> **WHAT THE EXERCISE ASKS**:
Can you copy out every one of the entries below word for word, leaving out the pictures?

Top of SUPPLIED ENTRIES

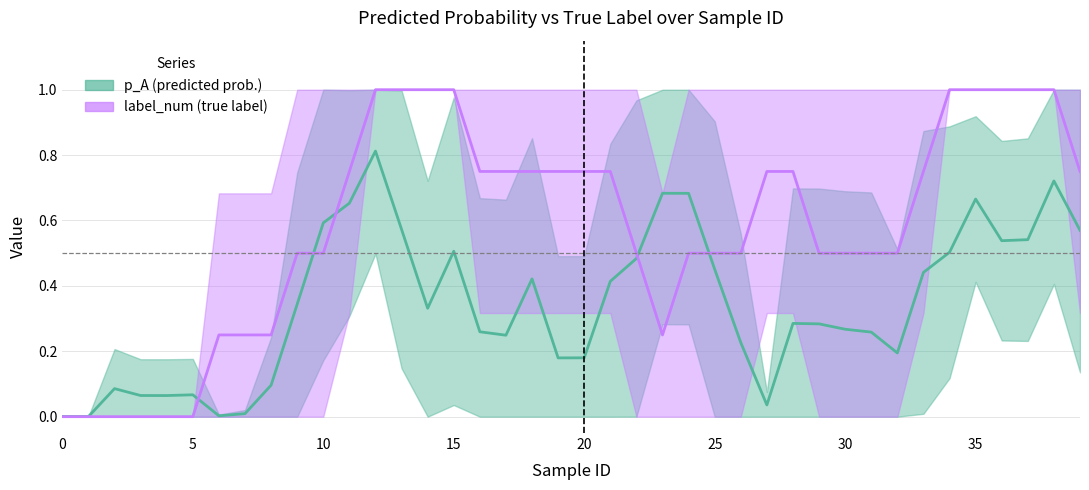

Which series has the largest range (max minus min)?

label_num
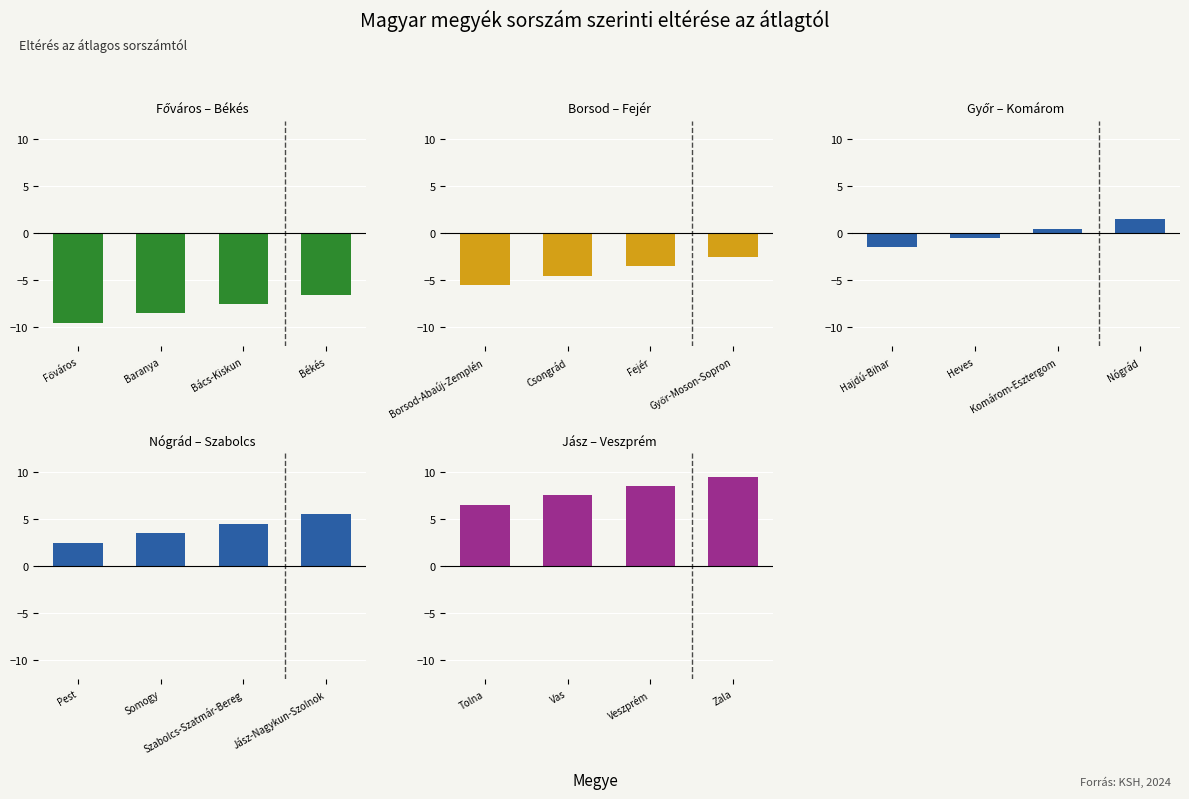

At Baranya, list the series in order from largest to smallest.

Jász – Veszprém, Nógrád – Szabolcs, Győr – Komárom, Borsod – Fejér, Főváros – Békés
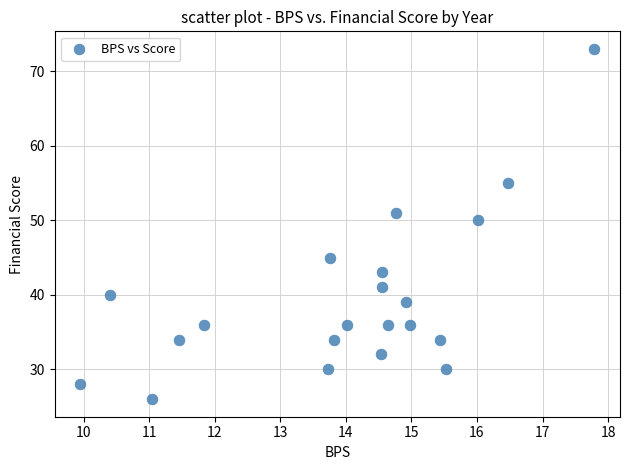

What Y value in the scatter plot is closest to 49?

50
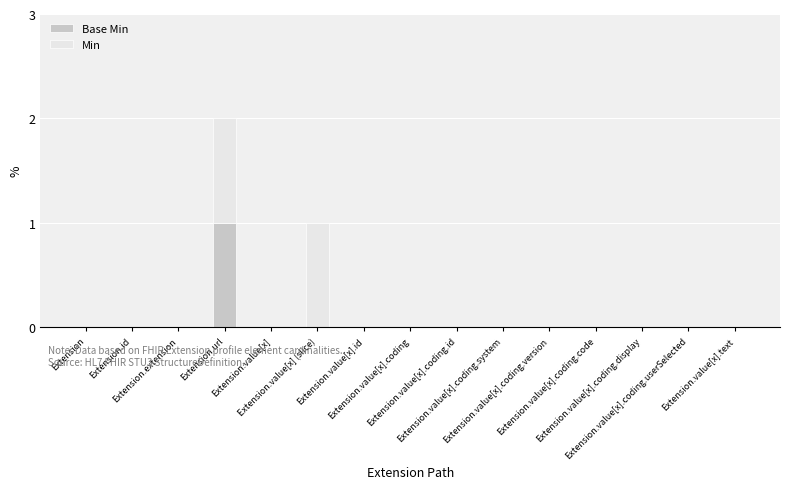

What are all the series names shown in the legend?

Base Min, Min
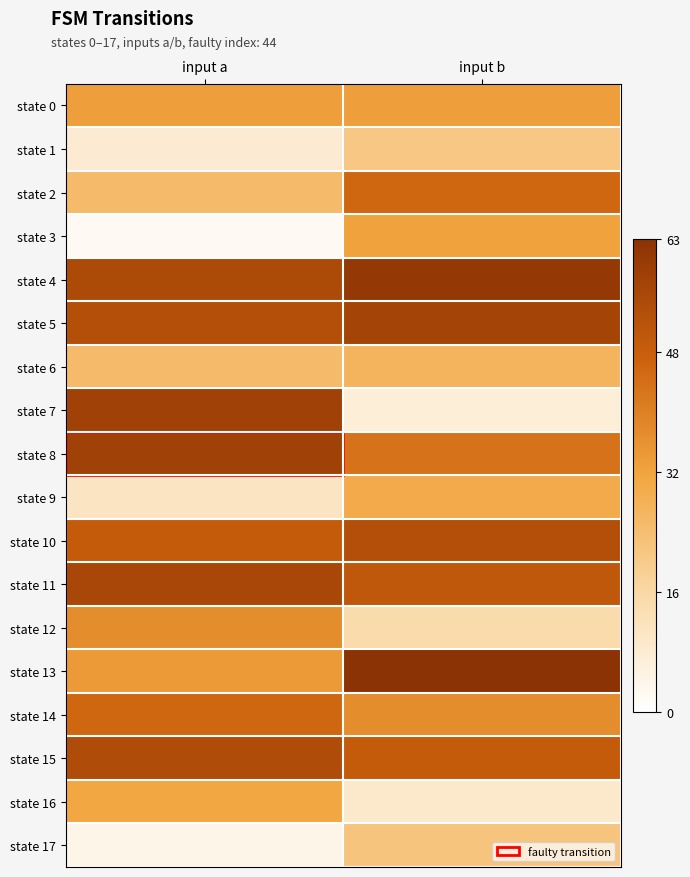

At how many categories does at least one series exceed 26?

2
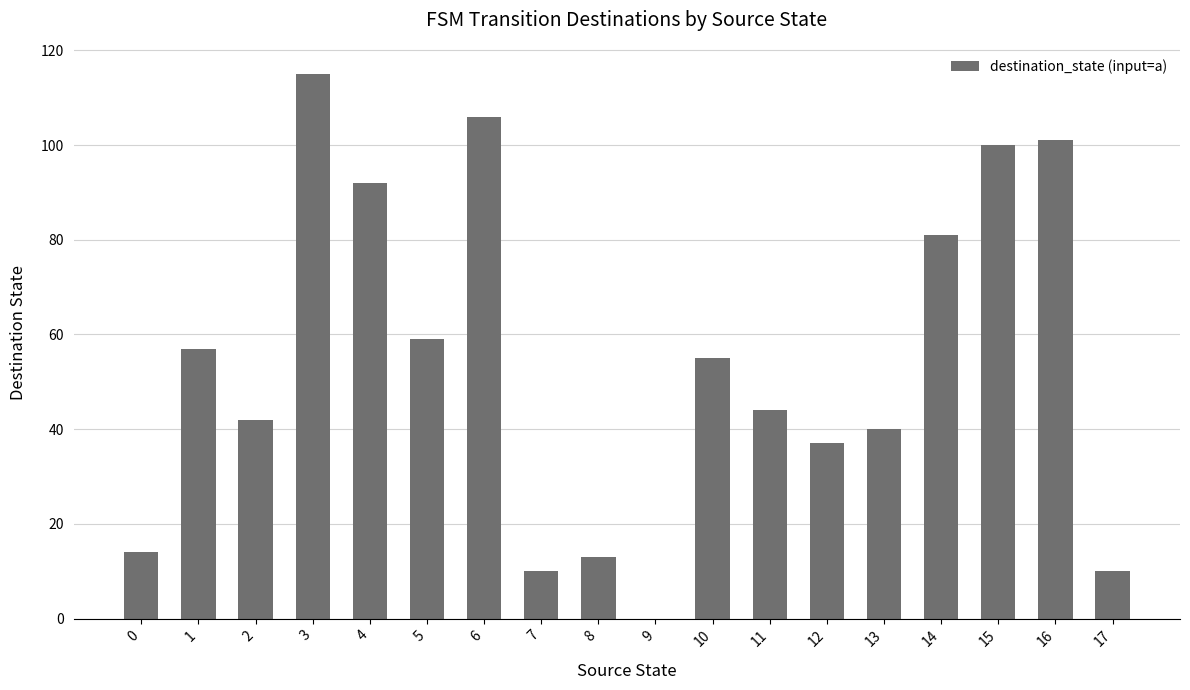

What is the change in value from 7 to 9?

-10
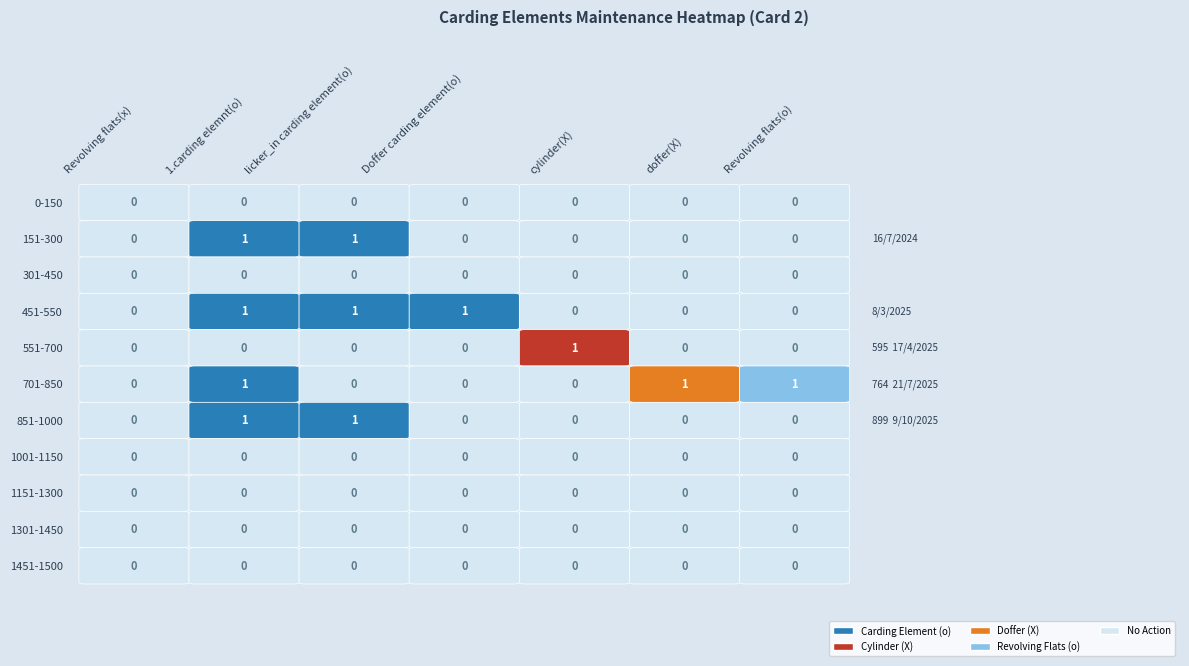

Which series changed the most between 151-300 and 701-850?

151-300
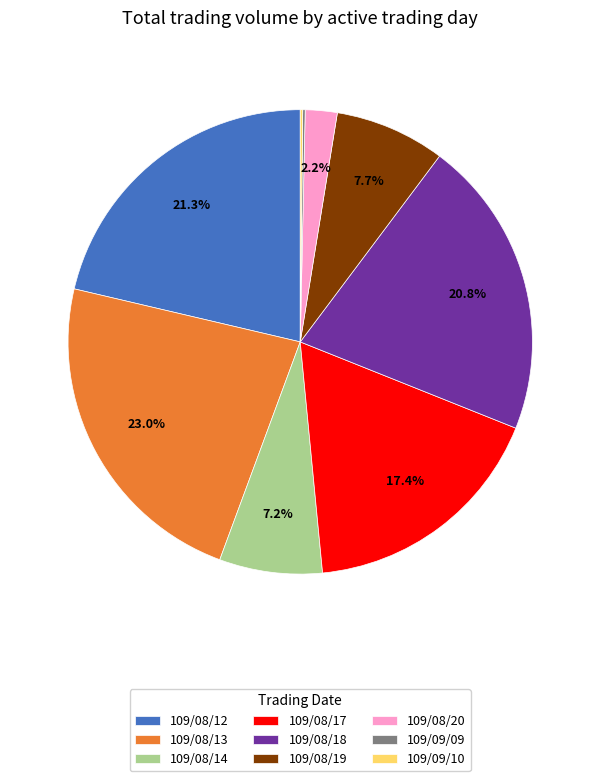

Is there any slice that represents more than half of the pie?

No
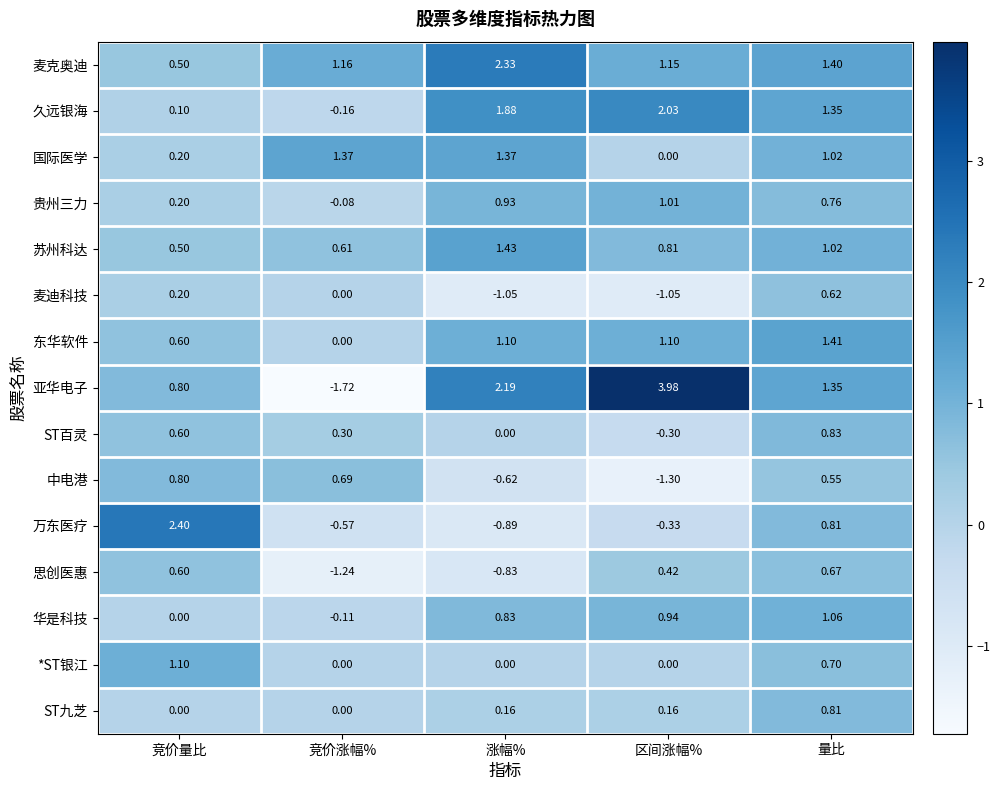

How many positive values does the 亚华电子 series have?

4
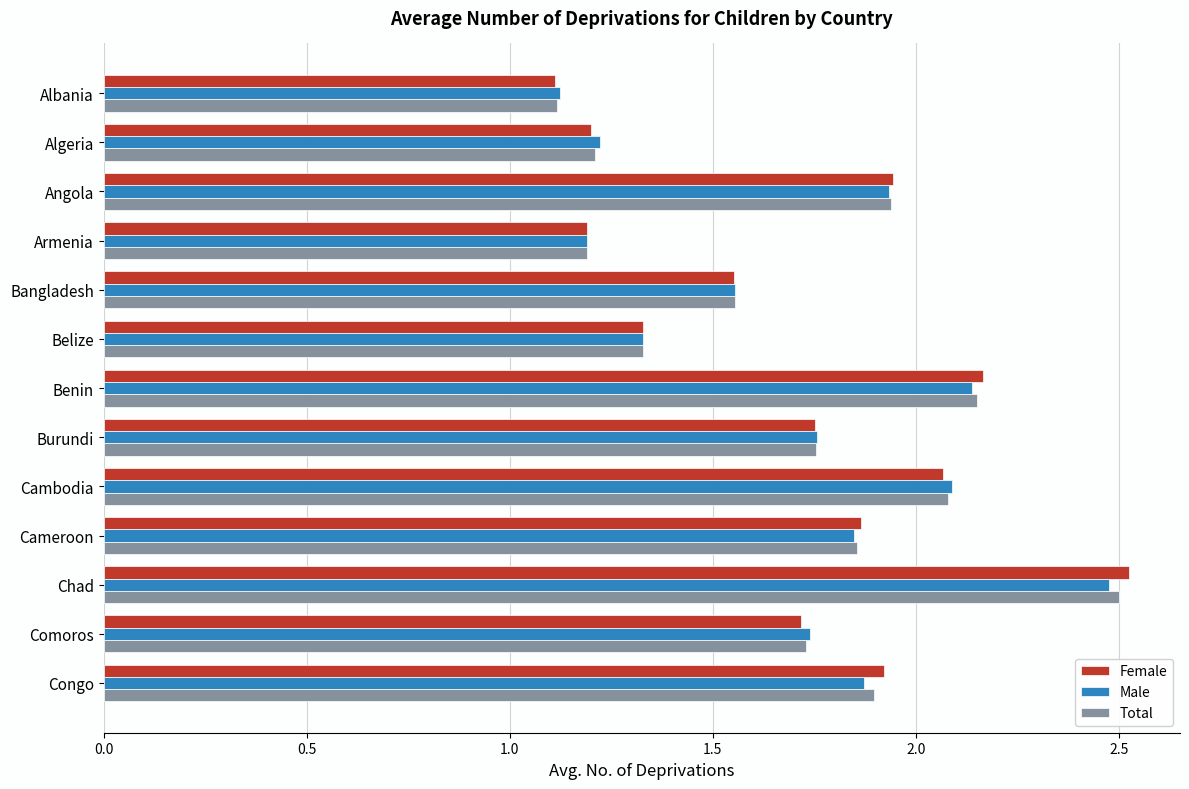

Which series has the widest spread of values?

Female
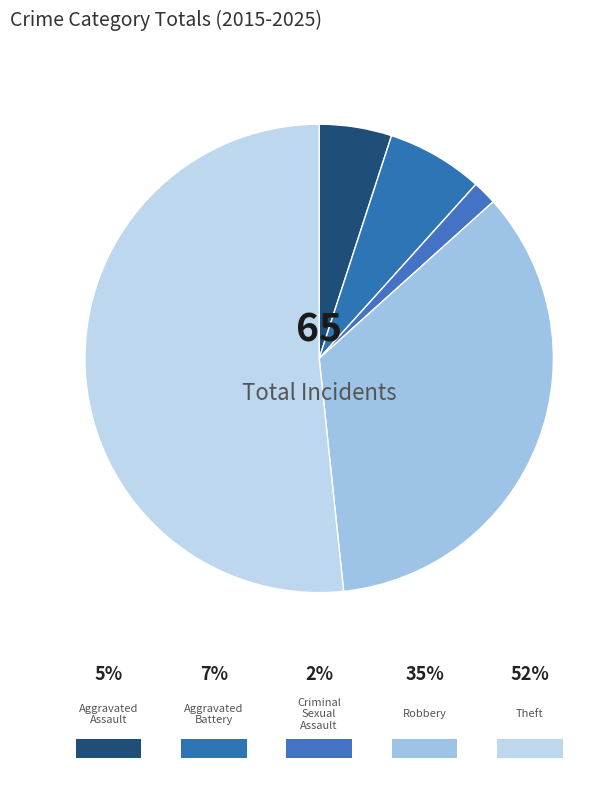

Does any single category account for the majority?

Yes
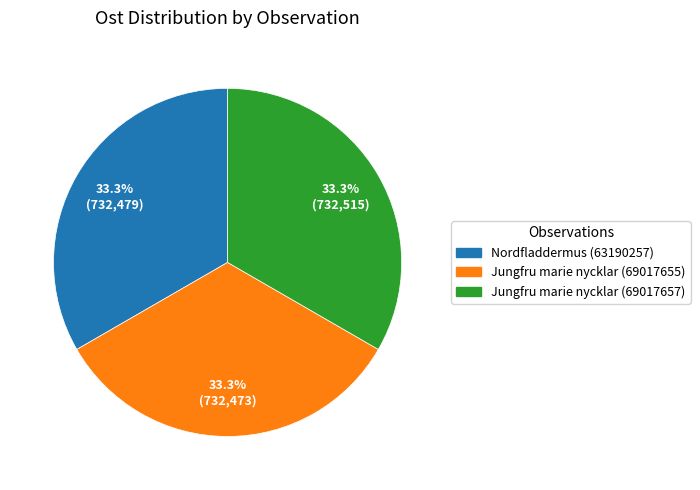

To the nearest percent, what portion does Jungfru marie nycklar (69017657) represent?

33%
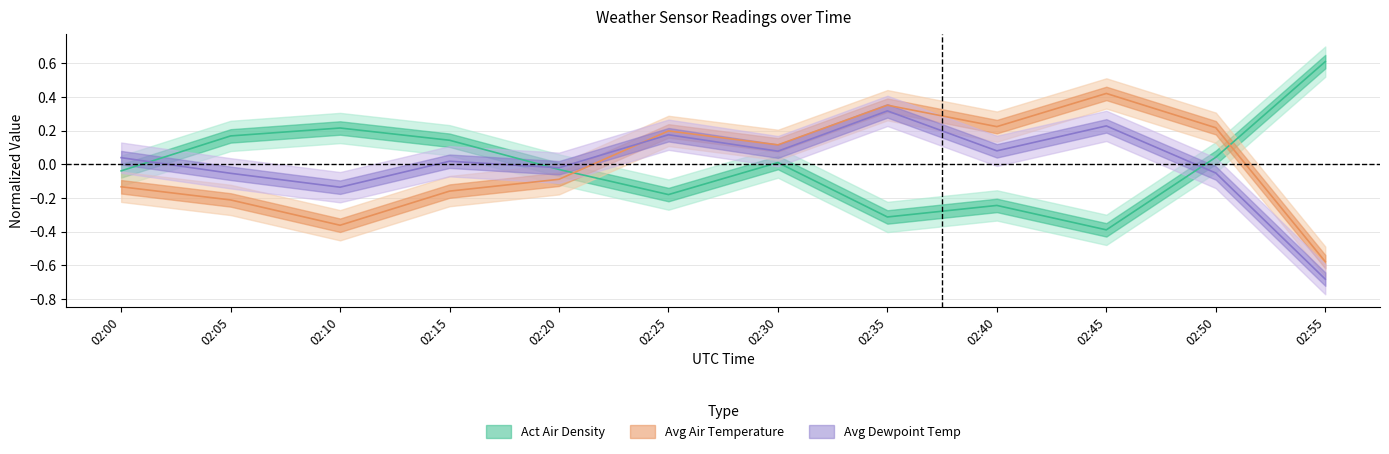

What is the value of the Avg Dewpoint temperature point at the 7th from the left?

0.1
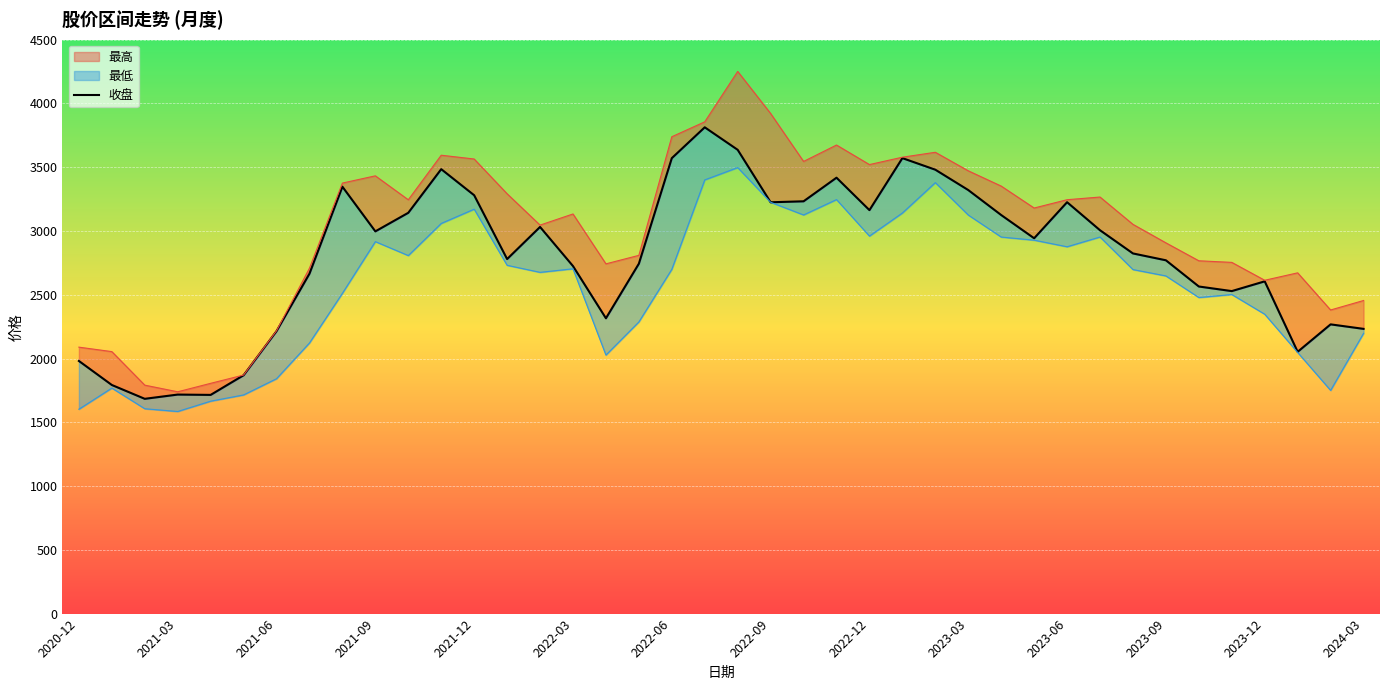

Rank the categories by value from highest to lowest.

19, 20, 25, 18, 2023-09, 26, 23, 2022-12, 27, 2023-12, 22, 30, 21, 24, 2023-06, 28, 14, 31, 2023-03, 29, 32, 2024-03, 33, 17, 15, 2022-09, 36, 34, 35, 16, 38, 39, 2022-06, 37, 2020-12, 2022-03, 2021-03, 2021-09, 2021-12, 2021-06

Bottom of SUPPLIED ENTRIES

> **ANSWER TO THIS PROBLEM**:
Which series has the largest range (max minus min)?

label_num

At Baranya, list the series in order from largest to smallest.

Jász – Veszprém, Nógrád – Szabolcs, Győr – Komárom, Borsod – Fejér, Főváros – Békés

What Y value in the scatter plot is closest to 49?

50

What are all the series names shown in the legend?

Base Min, Min

At how many categories does at least one series exceed 26?

2

What is the change in value from 7 to 9?

-10

Which series changed the most between 151-300 and 701-850?

151-300

Is there any slice that represents more than half of the pie?

No

How many positive values does the 亚华电子 series have?

4

Which series has the widest spread of values?

Female

Does any single category account for the majority?

Yes

To the nearest percent, what portion does Jungfru marie nycklar (69017657) represent?

33%

What is the value of the Avg Dewpoint temperature point at the 7th from the left?

0.1

Rank the categories by value from highest to lowest.

19, 20, 25, 18, 2023-09, 26, 23, 2022-12, 27, 2023-12, 22, 30, 21, 24, 2023-06, 28, 14, 31, 2023-03, 29, 32, 2024-03, 33, 17, 15, 2022-09, 36, 34, 35, 16, 38, 39, 2022-06, 37, 2020-12, 2022-03, 2021-03, 2021-09, 2021-12, 2021-06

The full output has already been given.